Jideofor Okoro, co-founder and COO at Josplay & African Music Library, said lack of opportunities and proper recognition due to poor local infrastructure has resulted in these artists looking abroad.
He said: “These artists understand what it means to win a Grammy, global acclaim, more money, more respect, and overall open doors. The likes of AFRIMA, Headies and KORA are yet to deliver such significant value for their awards.
“It should come as no surprise that there Molaren’t as many recording studios, concert venues, or streaming platforms that prioritise equal opportunities for these artists. Local media also lacks the global reach needed to promote their music, which is why they seek out foreign media. It could also be a personal preference, among other things. The common denominators in all of this are ambition and the dynamic nature of music success determinants. Those who are ambitious will always find methods to adapt.”
He went on to say that artists who do not have the resources to perform in foreign countries face greater competition than those who do. For example, shooting a video with Boy Director in another country costs a lot of money, and this is gradually becoming the norm as fewer emerging artists can afford it.
“We are rapidly losing intricate elements of our musical culture to indiscriminate culture exchange out there. Originality is waning, and that’s worrisome. The local guys still got it together though. Notwithstanding, the heavy foreign plays have brought attention to the local music industry. Big record labels are hustling to sign local artists and acquire catalogues,” he said.
As artists gain recognition abroad, they often find themselves faced with opportunities for greater exposure, larger audiences, and increased financial rewards. This lure of success, coupled with the perception that the grass is greener on the other side, has led many talented musicians to leave their local music scenes behind.
According to Motolani Alake, a music executive, there is both good and bad influence on these performers looking abroad. There has been an astounding level of growth in the music industry, with more money going into the industry.
He said: “The negative part is the ecosystem is not growing as much as it should grow. The top artists are owned by foreign companies. The Nigeria record labels are not as there anymore but there are also a few that are successful like the Mavin Record and YBNL Nations but they also have to partner with foreign companies to succeed globally.
“The biggest problem is that Nigerian music is not really that successful but the artists are. There’s no proper structure to build the industry as Afrobeat is getting known worldwide.”
He said it is not a negative impact that artists are taking their talent abroad because opportunities are coming.
“It is how well we handle it. What we must do is maximise it to benefit the industry in the long and short term, and how we can have a sustainable industry, how we can have money in this industry where our firms own our music even though foreign companies can license it.”

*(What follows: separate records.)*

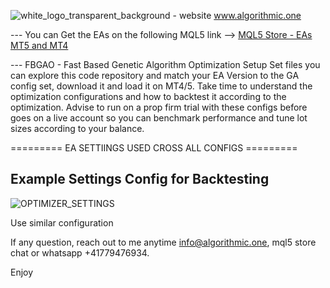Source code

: ![white_logo_transparent_background - website](https://github.com/tHeStRyNg/Algorithmic/assets/118682909/59140aec-f5dd-4200-a981-12786b11ae0c)
www.algorithmic.one

--- You can Get the EAs on the following MQL5 link --> [MQL5 Store - EAs MT5 and MT4](https://www.mql5.com/en/users/info_algorithmic/seller)

--- FBGAO - Fast Based Genetic Algorithm Optimization Setup Set files you can explore this code repository and match your EA Version to the GA config set, download it and load it on MT4/5.
Take time to understand the optimization configurations and how to backtest it according to the optimization.
Advise to run on a prop firm trial with these configs before goes on a live account so you can benchmark performance and tune lot sizes according to your balance.

=========  EA SETTIINGS USED CROSS ALL CONFIGS  =========

## Example Settings Config for Backtesting

![OPTIMIZER_SETTINGS](https://github.com/tHeStRyNg/Algorithmic/assets/118682909/cbe349e7-8f83-4942-b63a-af9e25bde3c1)

Use similar configuration

If any question, reach out to me anytime info@algorithmic.one, mql5 store chat or whatsapp +41779476934.

Enjoy 
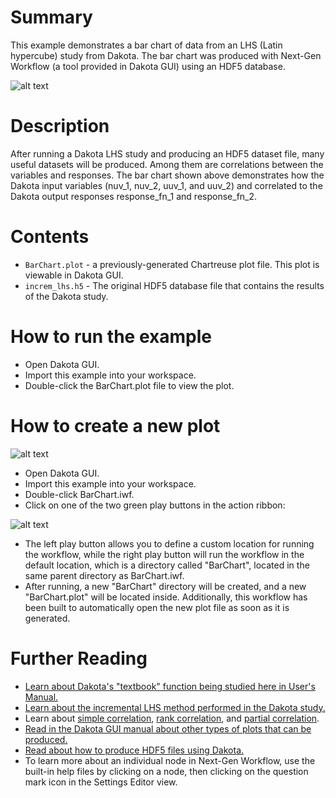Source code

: # Summary

This example demonstrates a bar chart of data from an LHS (Latin hypercube) study from Dakota.  The bar chart was produced with Next-Gen Workflow (a tool provided in Dakota GUI) using an HDF5 database.

![alt text](img/bar_chart.png "Example plot")
 
# Description

After running a Dakota LHS study and producing an HDF5 dataset file, many useful datasets will be produced.  Among them are correlations between the variables and responses.  The bar chart shown above demonstrates how the Dakota input variables (nuv\_1, nuv\_2, uuv\_1, and uuv\_2) and correlated to the Dakota output responses response\_fn\_1 and response\_fn\_2.

# Contents

- `BarChart.plot` - a previously-generated Chartreuse plot file.  This plot is viewable in Dakota GUI.
- `increm_lhs.h5` - The original HDF5 database file that contains the results of the Dakota study.

# How to run the example

- Open Dakota GUI.
- Import this example into your workspace.
- Double-click the BarChart.plot file to view the plot.

# How to create a new plot

![alt text](img/workflow.png "The workflow")

- Open Dakota GUI.
- Import this example into your workspace.
- Double-click BarChart.iwf.
- Click on one of the two green play buttons in the action ribbon:

![alt text](img/workflowActions.png "Workflow actions")

- The left play button allows you to define a custom location for running the workflow, while the right play button will run the workflow in the default location, which is a directory called "BarChart", located in the same parent directory as BarChart.iwf.
- After running, a new "BarChart" directory will be created, and a new "BarChart.plot" will be located inside.  Additionally, this workflow has been built to automatically open the new plot file as soon as it is generated.

# Further Reading

- [Learn about Dakota's "textbook" function being studied here in User's Manual.](https://snl-dakota.github.io/docs/latest_release/users/usingdakota/examples/additionalexamples.html#textbook)
- [Learn about the incremental LHS method performed in the Dakota study.](https://snl-dakota.github.io/docs/latest_release/users/usingdakota/reference/method-sampling-refinement_samples.html)
- Learn about [simple correlation](https://en.wikipedia.org/wiki/Correlation_and_dependence), [rank correlation](https://en.wikipedia.org/wiki/Rank_correlation), and [partial correlation](https://en.wikipedia.org/wiki/Partial_correlation).
- [Read in the Dakota GUI manual about other types of plots that can be produced.](https://snl-dakota.github.io/docs/latest_release/users/usingdakotagui/chartreuse/Chartreuse.html)
- [Read about how to produce HDF5 files using Dakota.](https://snl-dakota.github.io/docs/latest_release/users/usingdakotagui/output/HDF.html)
- To learn more about an individual node in Next-Gen Workflow, use the built-in help files by clicking on a node, then clicking on the question mark icon in the Settings Editor view.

Afrobeat international success has undoubtedly brought African music to the forefront of the global music industry, with artists such as Burna Boy, Wizkid, and Davido captivating audiences worldwide.
However, preserving the authenticity and roots of the genre amidst its increasing commercialisation has become a problem in the industry according to findings.
“There’s a need to create a supportive ecosystem for artists, create a more attractive and supportive environment which will help to reverse the trend of talent seeking opportunities abroad,” said Oyinda Olukanni, music marketer/artiste manager and co-founder of Party Monkz Entertainment.